Incorrect results caused by join
(1) By Zuming Jiang (zuming_jiang) on 2023-03-02 11:39:10 [source]
Set up the database
CREATE TABLE t0 (c0 TEXT, c1 INTEGER);
INSERT INTO t0 VALUES(NULL,-2);
INSERT INTO t0 VALUES(NULL,1);
INSERT INTO t0 VALUES('0',2);
CREATE TABLE t2 (c12 INTEGER);
INSERT INTO t2 VALUES(2);
INSERT INTO t2 VALUES(-2);
Test Case 1
select *
from
(t0 as ref_0
left outer join (select
ref_1.c12 as c0,
(select count(c0) from t0) as c6
from
t2 as ref_1
) as subq_0
on (ref_0.c1 = subq_0.c0 ));
--- return 3 rows:
--- |-2|-2|1
--- |1||
--- 0|2|2|
It returns 3 rows "|-2|-2|1
", "|1||
", "0|2|2|
".
Then I add a WHERE clause where not (subq_0.c0 = 1)
. The test case becomes:
Test Case 2
select *
from
(t0 as ref_0
left outer join (select
ref_1.c12 as c0,
(select count(c0) from t0) as c6
from
t2 as ref_1
) as subq_0
on (ref_0.c1 = subq_0.c0 ))
where not (subq_0.c0 = 1);
--- return 2 rows:
--- 0|2|2|1
--- |-2|-2|1
The results returned by Test Case 2 should be the subset of the results of Test Case 1. However, the results of Test Case 2 contain "0|2|2|1
" which is not contained by the results of Test Case 1.
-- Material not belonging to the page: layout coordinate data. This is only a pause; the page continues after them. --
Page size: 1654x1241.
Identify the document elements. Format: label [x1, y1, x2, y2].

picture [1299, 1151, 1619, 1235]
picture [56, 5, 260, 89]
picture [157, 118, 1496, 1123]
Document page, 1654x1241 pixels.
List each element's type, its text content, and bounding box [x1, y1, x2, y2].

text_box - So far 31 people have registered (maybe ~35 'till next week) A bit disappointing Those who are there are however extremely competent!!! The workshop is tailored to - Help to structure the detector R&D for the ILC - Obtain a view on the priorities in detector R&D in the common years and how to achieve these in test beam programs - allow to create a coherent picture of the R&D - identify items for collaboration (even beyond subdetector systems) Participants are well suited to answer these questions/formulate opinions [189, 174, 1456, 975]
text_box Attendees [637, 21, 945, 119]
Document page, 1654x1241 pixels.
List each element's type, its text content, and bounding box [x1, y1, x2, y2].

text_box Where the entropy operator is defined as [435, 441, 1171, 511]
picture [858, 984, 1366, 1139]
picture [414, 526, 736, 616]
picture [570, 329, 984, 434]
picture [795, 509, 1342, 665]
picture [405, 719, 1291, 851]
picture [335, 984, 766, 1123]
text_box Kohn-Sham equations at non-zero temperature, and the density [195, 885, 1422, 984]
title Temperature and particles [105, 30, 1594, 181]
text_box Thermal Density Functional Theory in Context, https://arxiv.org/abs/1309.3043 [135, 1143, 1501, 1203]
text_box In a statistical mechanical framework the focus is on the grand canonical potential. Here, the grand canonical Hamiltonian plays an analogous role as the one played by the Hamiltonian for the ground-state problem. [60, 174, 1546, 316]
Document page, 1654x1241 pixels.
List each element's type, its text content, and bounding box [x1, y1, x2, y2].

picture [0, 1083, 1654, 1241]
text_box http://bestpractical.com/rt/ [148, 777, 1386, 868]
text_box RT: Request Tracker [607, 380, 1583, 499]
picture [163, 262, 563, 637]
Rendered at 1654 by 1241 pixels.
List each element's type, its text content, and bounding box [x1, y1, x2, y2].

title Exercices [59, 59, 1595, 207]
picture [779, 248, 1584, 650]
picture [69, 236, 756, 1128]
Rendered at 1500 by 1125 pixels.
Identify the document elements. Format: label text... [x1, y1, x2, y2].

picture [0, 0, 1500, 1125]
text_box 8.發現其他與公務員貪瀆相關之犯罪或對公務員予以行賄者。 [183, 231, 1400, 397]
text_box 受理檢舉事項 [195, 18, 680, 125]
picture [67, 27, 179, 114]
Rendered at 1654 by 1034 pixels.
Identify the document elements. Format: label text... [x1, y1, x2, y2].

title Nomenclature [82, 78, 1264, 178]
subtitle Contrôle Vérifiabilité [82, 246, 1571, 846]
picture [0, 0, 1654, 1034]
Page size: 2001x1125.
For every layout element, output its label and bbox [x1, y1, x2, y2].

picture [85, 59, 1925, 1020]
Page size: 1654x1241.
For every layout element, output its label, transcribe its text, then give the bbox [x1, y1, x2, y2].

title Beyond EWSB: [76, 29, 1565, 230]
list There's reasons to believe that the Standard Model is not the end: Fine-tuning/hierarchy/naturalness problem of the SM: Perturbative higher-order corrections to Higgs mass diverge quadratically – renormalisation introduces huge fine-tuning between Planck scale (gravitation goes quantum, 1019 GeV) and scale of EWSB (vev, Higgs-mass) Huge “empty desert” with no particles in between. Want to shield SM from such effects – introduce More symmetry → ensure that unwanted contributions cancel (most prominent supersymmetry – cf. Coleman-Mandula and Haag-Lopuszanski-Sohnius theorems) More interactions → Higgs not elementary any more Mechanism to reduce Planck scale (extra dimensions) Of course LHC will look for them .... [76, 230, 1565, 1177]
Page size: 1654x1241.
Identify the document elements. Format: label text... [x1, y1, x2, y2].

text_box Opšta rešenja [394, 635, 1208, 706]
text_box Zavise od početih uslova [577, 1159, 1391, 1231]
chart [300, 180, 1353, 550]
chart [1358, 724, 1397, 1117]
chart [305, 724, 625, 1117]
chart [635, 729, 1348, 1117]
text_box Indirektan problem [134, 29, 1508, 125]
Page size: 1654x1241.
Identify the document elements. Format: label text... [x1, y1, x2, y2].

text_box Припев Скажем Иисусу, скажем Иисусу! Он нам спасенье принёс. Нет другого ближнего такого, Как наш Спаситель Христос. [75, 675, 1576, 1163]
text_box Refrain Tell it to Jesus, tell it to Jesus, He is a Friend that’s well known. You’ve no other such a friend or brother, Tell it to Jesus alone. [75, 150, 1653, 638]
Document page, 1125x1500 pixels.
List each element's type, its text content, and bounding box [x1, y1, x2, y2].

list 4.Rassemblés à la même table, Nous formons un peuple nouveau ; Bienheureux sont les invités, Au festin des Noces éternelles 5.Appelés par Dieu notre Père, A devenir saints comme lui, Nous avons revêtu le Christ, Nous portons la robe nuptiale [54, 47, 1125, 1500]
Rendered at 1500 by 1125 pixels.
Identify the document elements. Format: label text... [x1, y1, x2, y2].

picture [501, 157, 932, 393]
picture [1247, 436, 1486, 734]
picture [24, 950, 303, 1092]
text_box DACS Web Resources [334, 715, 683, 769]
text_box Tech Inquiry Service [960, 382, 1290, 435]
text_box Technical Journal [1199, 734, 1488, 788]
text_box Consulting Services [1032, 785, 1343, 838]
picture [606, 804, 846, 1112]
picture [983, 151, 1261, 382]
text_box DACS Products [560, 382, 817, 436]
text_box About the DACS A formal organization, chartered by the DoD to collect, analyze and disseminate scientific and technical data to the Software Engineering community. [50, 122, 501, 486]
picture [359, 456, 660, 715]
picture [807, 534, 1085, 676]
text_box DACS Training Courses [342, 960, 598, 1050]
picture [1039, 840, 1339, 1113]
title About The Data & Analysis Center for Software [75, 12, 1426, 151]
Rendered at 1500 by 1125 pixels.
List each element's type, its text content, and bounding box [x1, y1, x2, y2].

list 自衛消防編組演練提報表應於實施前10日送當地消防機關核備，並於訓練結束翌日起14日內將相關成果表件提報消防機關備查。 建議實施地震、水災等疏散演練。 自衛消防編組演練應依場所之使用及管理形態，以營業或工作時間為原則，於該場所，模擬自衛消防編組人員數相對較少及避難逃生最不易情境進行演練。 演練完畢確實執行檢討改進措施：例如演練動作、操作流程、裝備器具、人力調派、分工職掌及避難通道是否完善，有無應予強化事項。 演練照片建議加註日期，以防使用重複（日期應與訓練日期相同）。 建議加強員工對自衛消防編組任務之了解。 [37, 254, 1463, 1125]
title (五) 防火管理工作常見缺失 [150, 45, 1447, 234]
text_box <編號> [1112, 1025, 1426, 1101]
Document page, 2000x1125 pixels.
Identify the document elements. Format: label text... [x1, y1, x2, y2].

(2) By Richard Hipp (drh) on 2023-03-02 14:08:32 in reply to 1 [link] [source]
Fixed by check-in 8fe13f7a5e5eb798.
Analysis
This is yet another problem in the optimization that attempts to "flatten" the right operand of a LEFT JOIN (check-in 41c27bc0ff1d3135) from 2017-04-18). Simplified problem statement:
CREATE TABLE t1(x TEXT, y INTEGER); INSERT INTO t1(x,y) VALUES(NULL,-2),(NULL,1),('0',2); CREATE TABLE t2(z INTEGER); INSERT INTO t2(z) VALUES(2),(-2); CREATE VIEW t3 AS SELECT z, (SELECT count(*) FROM t1) AS w FROM t2; SELECT * FROM t1 LEFT JOIN t3 ON y=z;
The correct answer is:
┌──────┬────┬──────┬──────┐ │ x │ y │ z │ w │ ├──────┼────┼──────┼──────┤ │ NULL │ -2 │ -2 │ 3 │ │ NULL │ 1 │ NULL │ NULL │ │ '0' │ 2 │ 2 │ 3 │ └──────┴────┴──────┴──────┘
Prior to check-in 8fe13f7a5e5eb798, the "w" column on the row with "x='0'" was coming out as NULL.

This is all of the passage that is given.